Para completar a análise, é possível lançar mão de um teste específico para avaliar a quantas anda a função pulmonar: a espirometria. O paciente inspira e expira em um tubo ligado a um equipamento, o espirômetro, que indica a velocidade e o volume de ar produzido pelo sopro.

O tratamento

Para dar fim aos episódios de bronquite aguda, a recomendação é hidratar as vias respiratórias com inalação e soro fisiológico. O uso de umidificadores de ar ou vaporizadores ajuda a soltar o muco e facilita a respiração.
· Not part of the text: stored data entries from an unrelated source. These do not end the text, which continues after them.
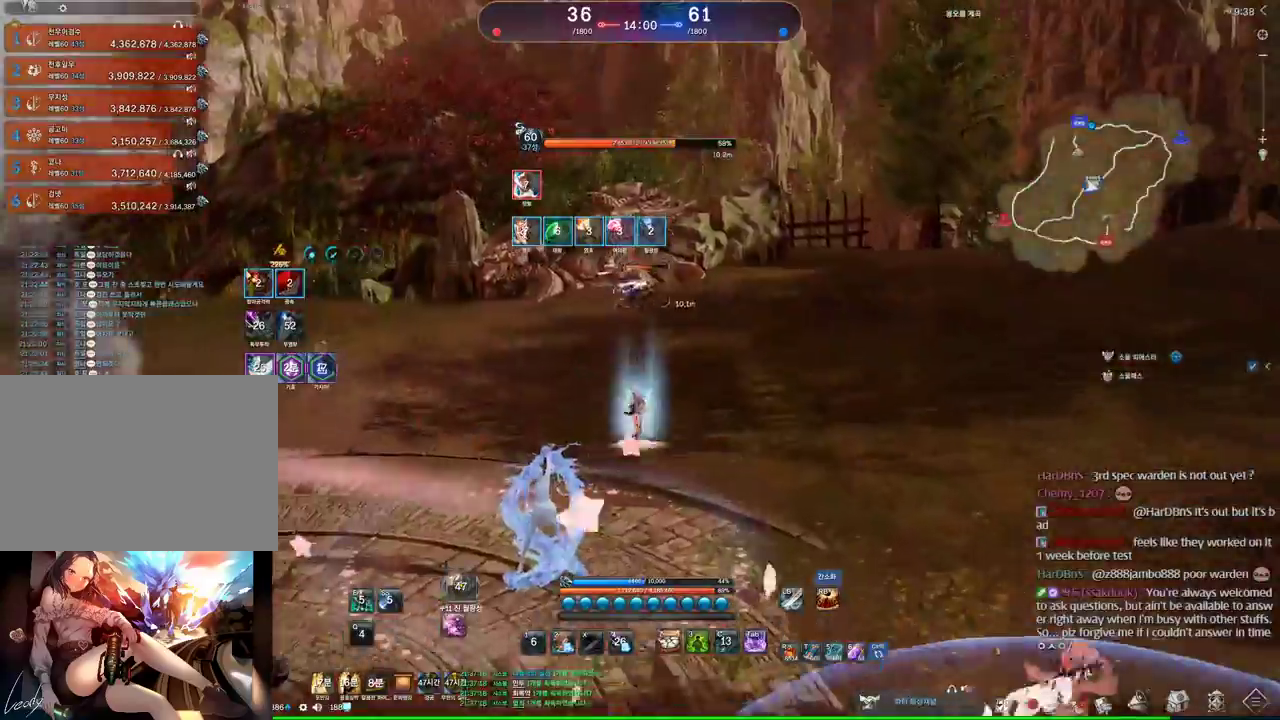
{"keys": [], "mouse": [], "events": [[300, "2", "down"], [333, "w", "up"], [400, "2", "up"], [466, "d", "up"]]}
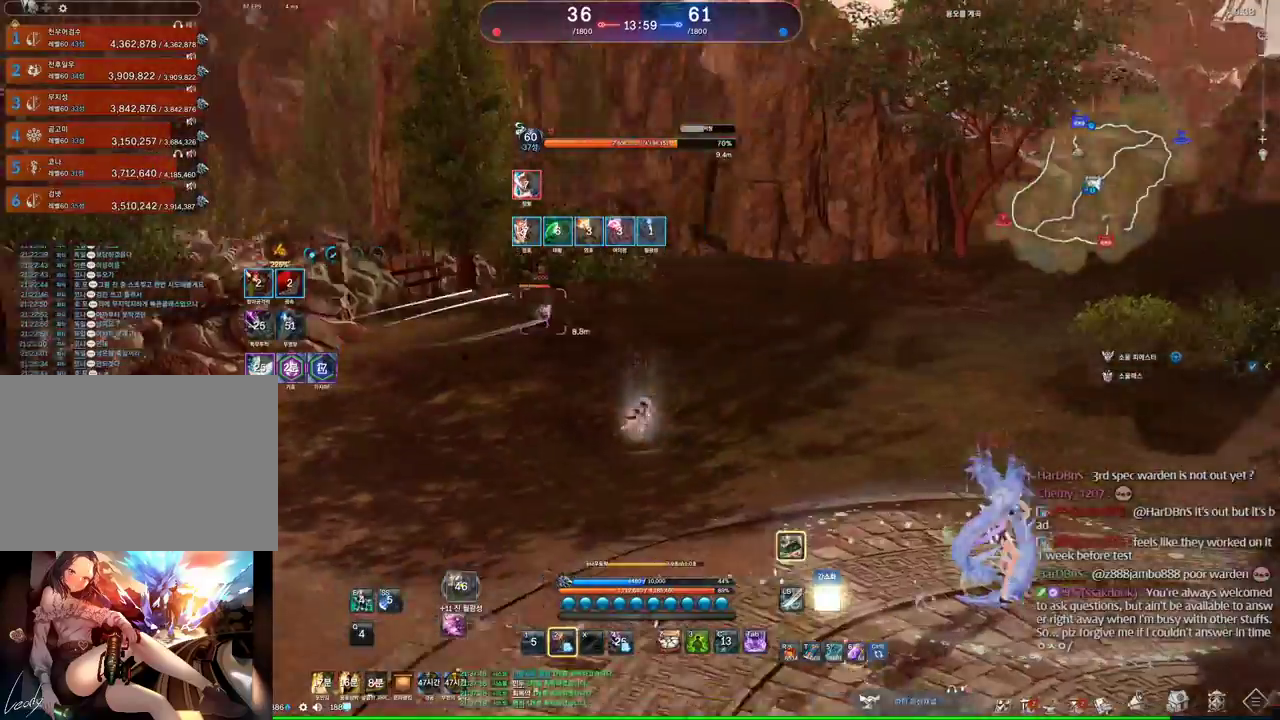
{"keys": ["f"], "mouse": [], "events": [[66, "f", "down"], [166, "f", "up"], [233, "f", "down"]]}
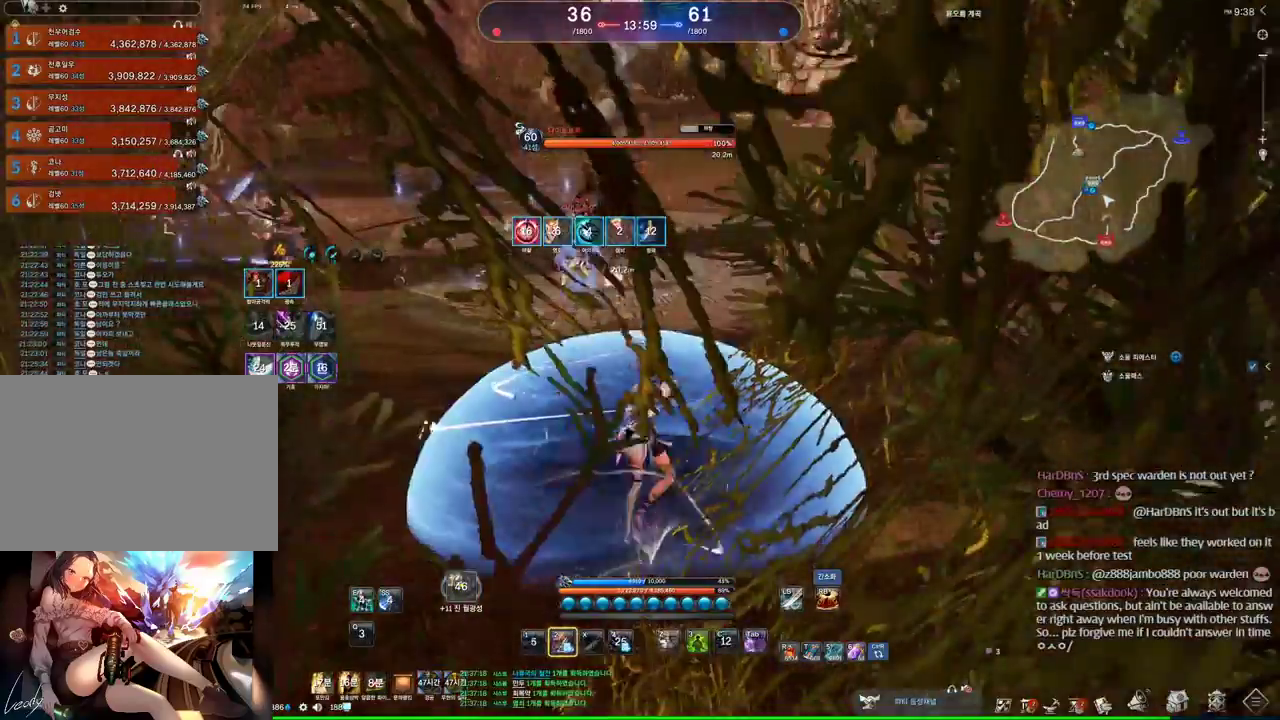
{"keys": ["a"], "mouse": [], "events": [[133, "a", "down"], [133, "f", "up"], [266, "mouse_right", "down"], [466, "mouse_right", "up"]]}
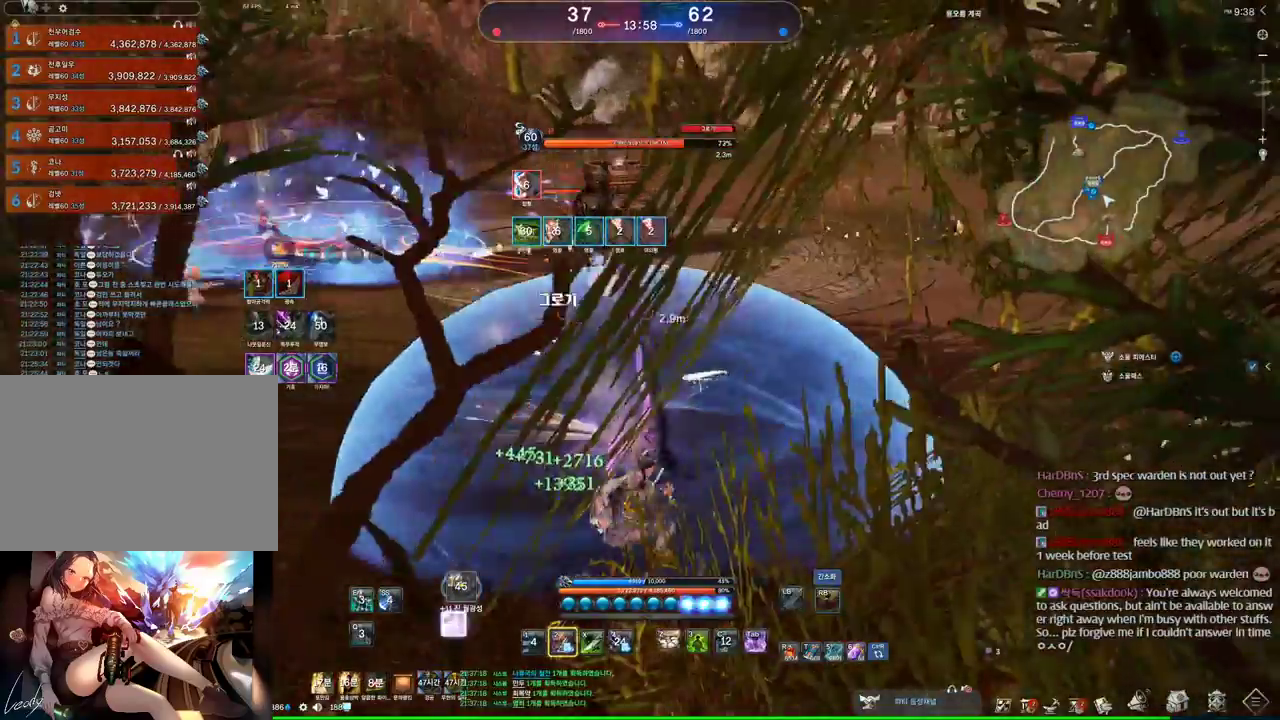
{"keys": ["a"], "mouse": [], "events": [[100, "tab", "down"], [300, "tab", "up"]]}
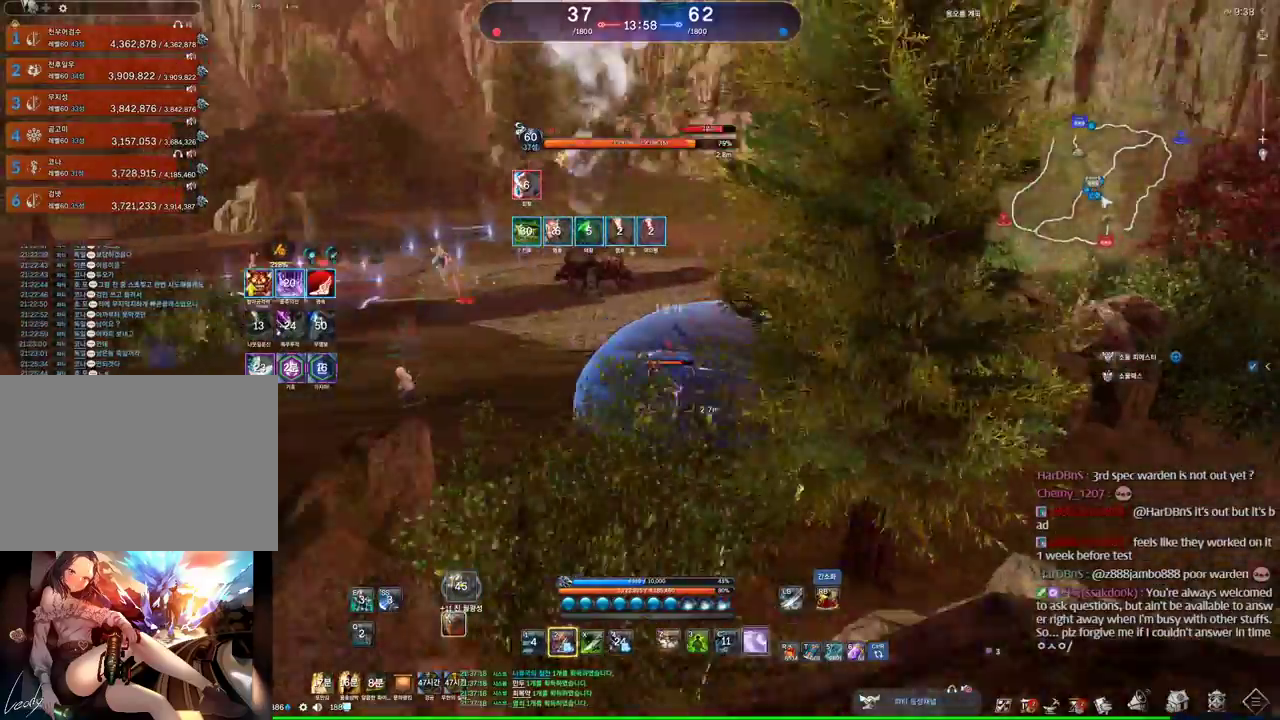
{"keys": ["a"], "mouse": [], "events": [[166, "v", "down"], [500, "v", "up"]]}
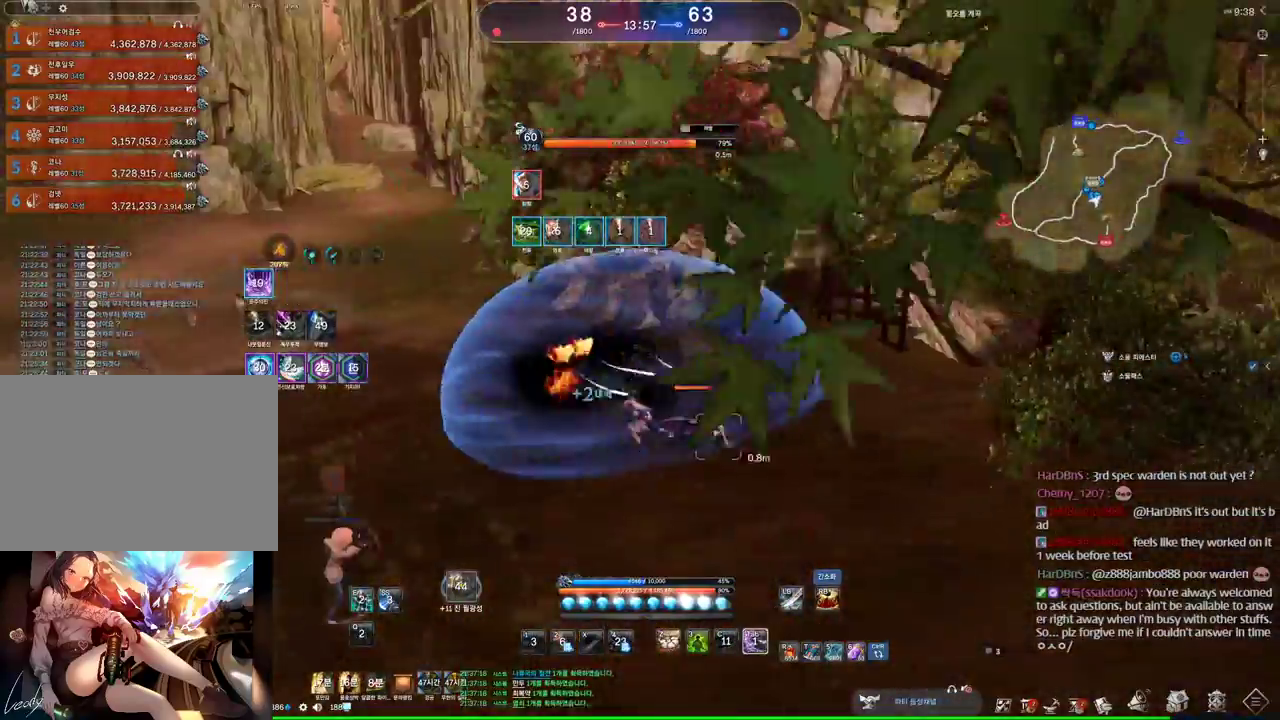
{"keys": ["v", "w"], "mouse": [], "events": [[133, "a", "up"], [233, "d", "down"], [333, "d", "up"], [333, "w", "down"], [466, "v", "down"]]}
Para os períodos críticos, os especialistas receitam anti-inflamatórios, broncodilatadores e, nas infecções por bactéria, antibióticos. Lembrando que essa medicação não é útil quando a contaminação é viral e usá-la indiscriminadamente atrapalha sua eficácia quando ela é de fato necessária.
Já a bronquite crônica exige um tratamento de longo prazo. Para começar, o paciente precisa permanecer longe dos fatores irritantes, incluindo aí a fumaça do cigarro dos outros, porque o fumante passivo também está propenso a encarar a doença.
Medicamentos à base de corticoides, em doses controladas pelo médico, são receitados para conter a inflamação e dar alívio aos sintomas. E sessões de exercícios respiratórios orientados por um fisioterapeuta são de grande valia para promover a melhora no desempenho do pulmão.
Nos estágios mais avançados da bronquite crônica, particularmente na DPOC, pode ser necessário recorrer à oxigenoterapia, o uso de oxigênio em casa.